Se o ano foi negro em muitas áreas, por via da crise, ele foi catastrófico na área das artes visuais, embora (ainda?) não o bastante para a pôr radicalmente em causa. Acontece que a cultura em geral e as artes visuais em particular quase não ocupam atenção crítica na imprensa e no terreno dos blogs, e basta para o comprovar a ausência de tags como cultura, arte, museu, etc em respeitáveis espaços de opinião como A Regra do Jogo ou Jugular - sendo estes exemplos indicativos da escolha de um campo político. Para além do profundo e certamente justificado desinteresse, ou desprezo, que um tal silêncio significa (a favor de futebol, economia, política, benfica, sporting; ou religião, política, etc), há outras razões que têm a ver com a opacidade do sector, a falta de autoridade das instâncias de legitimação e o insondável desconcerto das políticas públicas. Entretanto, os discursos críticos encerram-se sobre os seus objectos parcelares e os espaços de diálogo (por exemplo O Infinito ao Espelho , um blog de artistas) escasseiam ou esmorecem ou acautelam-se... A viragem de ano é, porém, uma oportunidade, ou até uma responsabilidade, para levantar algumas pontas do véu.
Nenhuma outra área terá sofrido tão directamente as consequências da crise económica. É que, mais do que ser arrastado nos seus efeitos, veio à superfície com escândalo público o entrosamento do mercado da arte e dos seus agentes institucionais (os críticos, os comissários, os museus) com os aspectos mais obscuros e corruptos do sistema financeiro. Não são ligações acidentais, são vínculos estruturais, ou estruturantes, da realidade actual do mercado de arte. Com o BPP de João Rendeiro caiu a Fundação Ellipse que aparecera como a mais internacionalmente elegante das colecções - e a mais institucionalmente comprometida, por via do assessor cultural de Sócrates, que continua, e do director do Museu do Chiado, a quem parece que darão uma prateleira dourada, mas os comprometimentos ficam por sancionar (e haveria que falar das tropelias das avaliações, etc). Com o BPN de Oliveira Costa revelaram-se aspectos mais soezes do sistema, com circuitos de branqueamento de capitais através da arte, e absurdos acervos de dezenas de mirós, falsas antiguidades egípcias, contentores de moedas comemorativas e muitos quadros avulsos para todos os gostos. Por ambos passavam relações com galerias, artistas cooptados, etc. São casos de polícia que ficam por deslindar.
Associada a arte aos lucros accionistas, na melhor das hipóteses, o essencial do mercado ficou dedicado ou entregue a um tipo de coleccionadores, em grande parte empresariais, que se rege mais por critérios sociais do que estéticos, atraído por comportamentos especulativos e guiado pela instabilidade dos rankings e dos barómetros financeiros: é um outro jogo de valores. Para além desse círculo passar a ditar as suas leis ao mercado (preços, prazos, trocas, etc), a sua ostentação e agressividade foi afastando outros compradores interessados que poderiam constituir a base de um sistema mais participado - e o público amador, entretanto, desertou das galerias. A crise suspendeu as aquisições (mais os pagamentos das obras antes reservadas) e atingiu gravemente um mercado que se habituara a viver preferentemente do dinheiro fácil, privado ou empresarial, a título algo ínvio de mecenato por parte das respectivas fundações. As compras do sistema oficial já se tinham reduzido à insignificância. Por aí vem a aflição das galerias identificadas com o mercado institucional, a quebra dos leilões, a crise das feiras, de que o próximo episódio próximo é o fiasco da Arco. Espera-se que o futuro não seja a retoma, ou seja a reposição de todos os mecanismos deste arruinado tráfico.

◆ ◆ ◆ ◆ ◆ ◆ ◆

Responda a cada pergunta sobre o trecho selecionado numa linha própria, com a mesma marcação:
(a) Que blog de artistas é indicado como exemplo de espaço de diálogo?
(b) Que fundação caiu com o BPP de João Rendeiro?
(c) Que feira é apontada como o próximo episódio da crise das feiras?
As linhas que aqui se apresentam provêm de outra fonte.

--- Dados do exercício ---
◆ ◆ ◆ ◆ ◆ ◆ ◆

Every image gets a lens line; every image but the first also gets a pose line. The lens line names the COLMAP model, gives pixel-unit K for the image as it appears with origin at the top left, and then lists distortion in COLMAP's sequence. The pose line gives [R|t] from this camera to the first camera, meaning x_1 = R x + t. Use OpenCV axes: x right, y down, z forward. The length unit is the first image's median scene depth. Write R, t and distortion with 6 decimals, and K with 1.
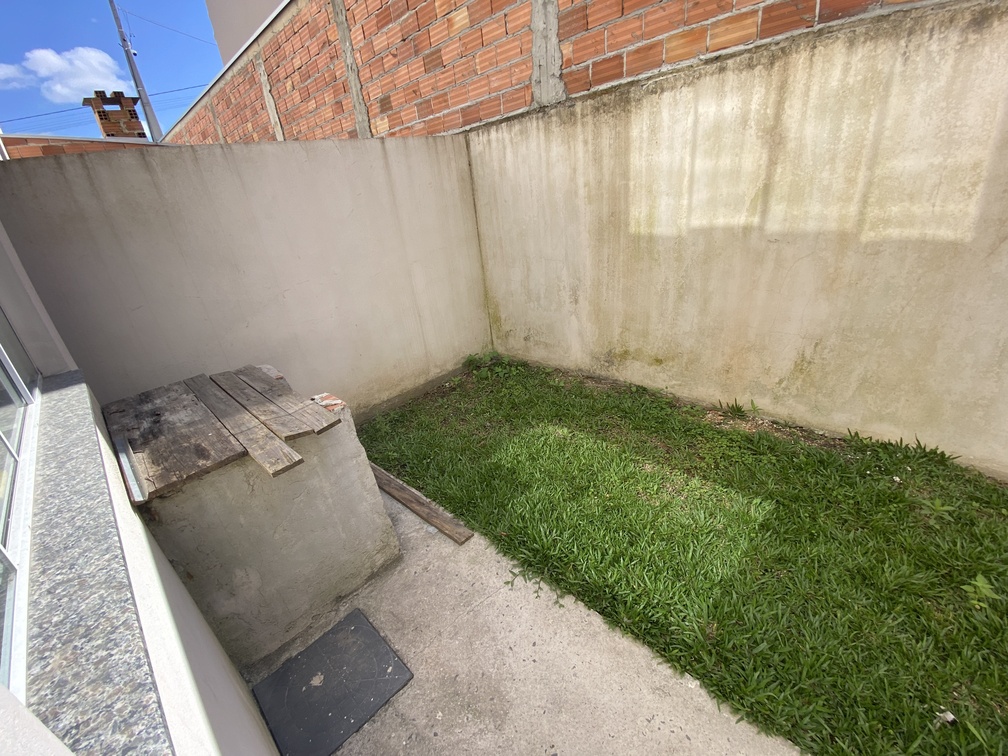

◆ ◆ ◆ ◆ ◆ ◆ ◆

--- Resposta ---
(a) O Infinito ao Espelho.
(b) A Fundação Ellipse.
(c) A Arco.